Because this study has such wide-reaching effects – so much of it points to the fact that nobody knows the true owner of a large percentage of residential mortgage properties – the self-appointed defenders of order have taken to criticizing it. Some, like Housing Wire’s Paul Jackson, would rather deny the existence of the study, and their critiques border on the deranged. But the typical critique can be found in this article from the LA Times, trying to tame the masses, and tell them not to worry, the system is working just fine:

The “Foreclosure in California” report released by the San Francisco Assessor-Recorder this week seemed to confirm all those bad things we’ve heard about mortgage lenders.

The report identified “one or more irregularities in 99%” of the foreclosed loans it reviewed. Sounds bad. But that doesn’t necessarily mean that these homeowners were making payments on time and unfairly booted from their homes without cause.

Many of the irregularities stem from the fact that lenders routinely sell the loans they write to other firms and investors, the report showed. They just don’t always fill out the proper paperwork in assigning these loans to the new note holders.

That can lead to confusion over who had the legal right to process the foreclosure. But it doesn’t mean the foreclosure itself was unwarranted.

Oh, that’s all! It’s just “confusion over who had the legal right to process the foreclosure.” Just a technicality concerning the laws of property ownership that have been in place in this country for 300 years. Nothing to see here! The deadbeats are still deadbeats! Go watch “Pawn Stars,” America! Your mortgage-industrial complex has the matter well under control.

It’s tedious having to repeat myself on this point, so I’ll just link back to my reaction to Diana Olick’s very similar argument from a while back. And I’ll add the words of Lou Pizante, the company partner of Aequitas Compliance Solutions, who conducted the study for Phil Ting:

What’s at issue here is compliance with California’s laws relating to non-judicial foreclosure. These are statutory requirements that, in many respects, are rather technical. Why, then, should inadvertent violations provide windfall remedies to reckless borrowers?

First, its important to understand foreclosure in California. Lenders in California rely almost exclusively on the non-judicial foreclosure process, also called statutory foreclosure. This is an expedited process where homes are sold without court approval. Therefore, there is frequently little, if any oversight. Because of this, courts have generally required strict compliance with statutory requirements affording borrower’s due process.

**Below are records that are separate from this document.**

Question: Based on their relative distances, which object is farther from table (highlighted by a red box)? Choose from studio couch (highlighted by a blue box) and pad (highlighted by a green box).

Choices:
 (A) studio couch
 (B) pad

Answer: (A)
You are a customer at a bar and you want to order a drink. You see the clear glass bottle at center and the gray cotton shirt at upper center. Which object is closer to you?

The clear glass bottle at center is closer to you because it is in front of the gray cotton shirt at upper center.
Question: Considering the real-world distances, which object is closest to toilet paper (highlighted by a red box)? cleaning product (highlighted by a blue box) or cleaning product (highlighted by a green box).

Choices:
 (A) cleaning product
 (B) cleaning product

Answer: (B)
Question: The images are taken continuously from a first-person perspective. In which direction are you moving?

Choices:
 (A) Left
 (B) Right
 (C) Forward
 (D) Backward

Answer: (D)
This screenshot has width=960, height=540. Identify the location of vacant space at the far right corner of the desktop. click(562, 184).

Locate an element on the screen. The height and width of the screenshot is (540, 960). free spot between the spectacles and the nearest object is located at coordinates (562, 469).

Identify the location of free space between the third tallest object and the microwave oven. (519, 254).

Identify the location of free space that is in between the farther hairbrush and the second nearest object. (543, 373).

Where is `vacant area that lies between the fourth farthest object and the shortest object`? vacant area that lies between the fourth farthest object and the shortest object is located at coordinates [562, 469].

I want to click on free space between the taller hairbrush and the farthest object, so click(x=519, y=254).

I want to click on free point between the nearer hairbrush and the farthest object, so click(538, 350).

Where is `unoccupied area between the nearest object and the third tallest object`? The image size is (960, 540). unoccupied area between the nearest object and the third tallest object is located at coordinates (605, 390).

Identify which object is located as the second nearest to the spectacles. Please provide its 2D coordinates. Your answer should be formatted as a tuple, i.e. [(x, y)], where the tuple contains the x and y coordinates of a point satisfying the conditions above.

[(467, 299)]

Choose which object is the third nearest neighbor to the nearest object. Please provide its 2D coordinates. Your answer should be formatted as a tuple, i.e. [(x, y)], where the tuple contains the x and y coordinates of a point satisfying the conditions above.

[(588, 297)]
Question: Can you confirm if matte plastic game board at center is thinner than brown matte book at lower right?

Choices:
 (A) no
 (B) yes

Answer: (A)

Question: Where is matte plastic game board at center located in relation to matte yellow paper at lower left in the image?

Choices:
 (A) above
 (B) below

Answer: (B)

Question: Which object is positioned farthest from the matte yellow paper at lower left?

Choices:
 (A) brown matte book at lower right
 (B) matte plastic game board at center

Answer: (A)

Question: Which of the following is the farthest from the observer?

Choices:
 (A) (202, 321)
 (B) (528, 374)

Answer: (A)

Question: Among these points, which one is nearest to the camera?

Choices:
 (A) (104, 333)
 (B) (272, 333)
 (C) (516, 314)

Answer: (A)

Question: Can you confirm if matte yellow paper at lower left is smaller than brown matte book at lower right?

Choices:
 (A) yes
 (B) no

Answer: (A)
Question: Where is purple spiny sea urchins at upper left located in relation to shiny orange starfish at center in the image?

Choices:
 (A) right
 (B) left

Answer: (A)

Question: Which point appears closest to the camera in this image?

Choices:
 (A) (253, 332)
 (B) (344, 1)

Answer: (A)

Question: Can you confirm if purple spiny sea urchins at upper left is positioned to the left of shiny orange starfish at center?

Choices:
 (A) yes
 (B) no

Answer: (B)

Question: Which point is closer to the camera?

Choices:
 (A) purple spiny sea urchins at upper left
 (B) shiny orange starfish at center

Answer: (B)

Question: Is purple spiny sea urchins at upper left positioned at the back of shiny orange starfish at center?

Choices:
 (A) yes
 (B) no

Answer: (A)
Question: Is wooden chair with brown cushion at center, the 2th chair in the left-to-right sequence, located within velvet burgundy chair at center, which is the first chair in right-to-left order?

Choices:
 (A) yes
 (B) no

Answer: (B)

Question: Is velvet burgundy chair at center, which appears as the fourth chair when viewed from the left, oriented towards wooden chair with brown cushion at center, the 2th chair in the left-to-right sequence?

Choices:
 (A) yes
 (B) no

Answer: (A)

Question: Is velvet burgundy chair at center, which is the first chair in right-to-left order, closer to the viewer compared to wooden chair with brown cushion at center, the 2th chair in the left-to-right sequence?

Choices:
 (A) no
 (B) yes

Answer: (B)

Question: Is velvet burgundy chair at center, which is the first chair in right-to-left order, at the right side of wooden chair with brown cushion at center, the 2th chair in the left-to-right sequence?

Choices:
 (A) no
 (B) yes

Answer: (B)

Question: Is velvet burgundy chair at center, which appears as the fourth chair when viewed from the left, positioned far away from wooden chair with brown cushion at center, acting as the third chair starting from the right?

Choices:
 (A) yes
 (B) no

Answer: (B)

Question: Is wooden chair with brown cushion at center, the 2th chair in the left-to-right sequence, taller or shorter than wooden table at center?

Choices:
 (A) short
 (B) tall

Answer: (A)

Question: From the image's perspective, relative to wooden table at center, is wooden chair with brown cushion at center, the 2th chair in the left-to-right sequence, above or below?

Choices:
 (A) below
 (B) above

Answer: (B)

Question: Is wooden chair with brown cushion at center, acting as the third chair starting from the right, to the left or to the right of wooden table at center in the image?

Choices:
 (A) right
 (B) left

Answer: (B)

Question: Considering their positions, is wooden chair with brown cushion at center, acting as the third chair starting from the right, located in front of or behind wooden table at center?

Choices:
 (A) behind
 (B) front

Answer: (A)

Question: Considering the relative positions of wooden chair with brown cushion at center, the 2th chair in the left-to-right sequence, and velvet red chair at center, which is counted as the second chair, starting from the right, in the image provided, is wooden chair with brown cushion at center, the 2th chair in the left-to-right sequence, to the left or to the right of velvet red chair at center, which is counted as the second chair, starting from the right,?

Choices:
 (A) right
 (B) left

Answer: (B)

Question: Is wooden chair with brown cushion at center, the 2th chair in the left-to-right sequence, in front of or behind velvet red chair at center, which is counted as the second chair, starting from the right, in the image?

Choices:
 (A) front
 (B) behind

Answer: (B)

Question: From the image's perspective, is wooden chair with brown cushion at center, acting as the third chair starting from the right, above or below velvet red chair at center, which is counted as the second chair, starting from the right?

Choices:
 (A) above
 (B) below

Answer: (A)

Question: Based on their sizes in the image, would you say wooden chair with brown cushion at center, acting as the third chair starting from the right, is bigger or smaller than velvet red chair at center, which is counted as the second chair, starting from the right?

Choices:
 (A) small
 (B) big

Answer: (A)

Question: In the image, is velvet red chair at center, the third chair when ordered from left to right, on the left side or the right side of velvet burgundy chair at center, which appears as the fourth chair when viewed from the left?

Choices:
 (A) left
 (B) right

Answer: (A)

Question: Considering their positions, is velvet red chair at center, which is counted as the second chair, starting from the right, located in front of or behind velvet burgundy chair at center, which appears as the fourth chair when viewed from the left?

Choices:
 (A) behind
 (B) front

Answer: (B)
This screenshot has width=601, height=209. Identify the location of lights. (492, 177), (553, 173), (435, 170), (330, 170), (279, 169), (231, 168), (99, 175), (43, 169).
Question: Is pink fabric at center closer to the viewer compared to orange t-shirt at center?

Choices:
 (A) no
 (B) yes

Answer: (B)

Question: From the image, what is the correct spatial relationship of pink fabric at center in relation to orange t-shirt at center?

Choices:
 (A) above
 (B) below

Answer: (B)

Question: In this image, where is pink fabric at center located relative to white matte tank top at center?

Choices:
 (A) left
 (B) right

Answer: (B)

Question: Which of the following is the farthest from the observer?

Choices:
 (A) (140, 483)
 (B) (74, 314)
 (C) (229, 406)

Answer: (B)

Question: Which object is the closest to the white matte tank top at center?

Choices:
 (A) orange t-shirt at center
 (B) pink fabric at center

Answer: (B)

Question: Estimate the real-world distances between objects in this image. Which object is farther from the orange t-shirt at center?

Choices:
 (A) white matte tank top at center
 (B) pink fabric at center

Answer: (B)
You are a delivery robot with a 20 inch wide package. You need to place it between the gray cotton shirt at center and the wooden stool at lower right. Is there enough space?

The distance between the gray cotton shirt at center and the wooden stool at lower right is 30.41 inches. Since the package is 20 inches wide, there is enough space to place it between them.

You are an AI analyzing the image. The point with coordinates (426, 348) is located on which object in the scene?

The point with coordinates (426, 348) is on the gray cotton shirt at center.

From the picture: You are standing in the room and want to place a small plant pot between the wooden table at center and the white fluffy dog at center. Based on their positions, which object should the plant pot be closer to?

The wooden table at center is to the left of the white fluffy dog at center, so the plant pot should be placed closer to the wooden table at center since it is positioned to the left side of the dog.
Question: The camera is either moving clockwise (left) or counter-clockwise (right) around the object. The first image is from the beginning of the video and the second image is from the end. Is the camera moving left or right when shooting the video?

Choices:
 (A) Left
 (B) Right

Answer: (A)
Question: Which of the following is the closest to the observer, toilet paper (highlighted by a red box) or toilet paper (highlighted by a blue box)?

Now, there is plenty of public evidence showing that not all distressed borrowers are reckless deadbeats. We know that some borrowers did not receive fair and accurate disclosures, as required by federal law, explaining the payment and other material terms of their mortgage. Furthermore, the report reveals that a lot of lender’s foreclosing on homeowners don’t appear to own the underlying loans. The fact that homeowners borrowed something, on some terms, from someone should not be enough to rob them of their due process right.
To say most of these borrowers are deadbeats and can be denied their due process rights seems pretty lousy to me. It’s like saying that there might be a falsely accused guy on death row, but—hey—he probably killed someone.

Exactly.

With state and federal officials either unwilling or unable to come to terms with the broken mortgage industry, we’re increasingly seeing these local officials stepping to the fore, embarrassing the law enforcement community by showing vast amounts of evidence that their county recording offices are crime scenes. We may even see increasing amounts of lawsuits bubble up from the local level. In Warren County, Kentucky, officials may join a class action lawsuit against banks for avoiding mortgage transfer fees when they recorded transfers privately with the electronic database MERS. I think we’ll see more of this, with the locals picking up where the feds and the state bigwigs fear to tread.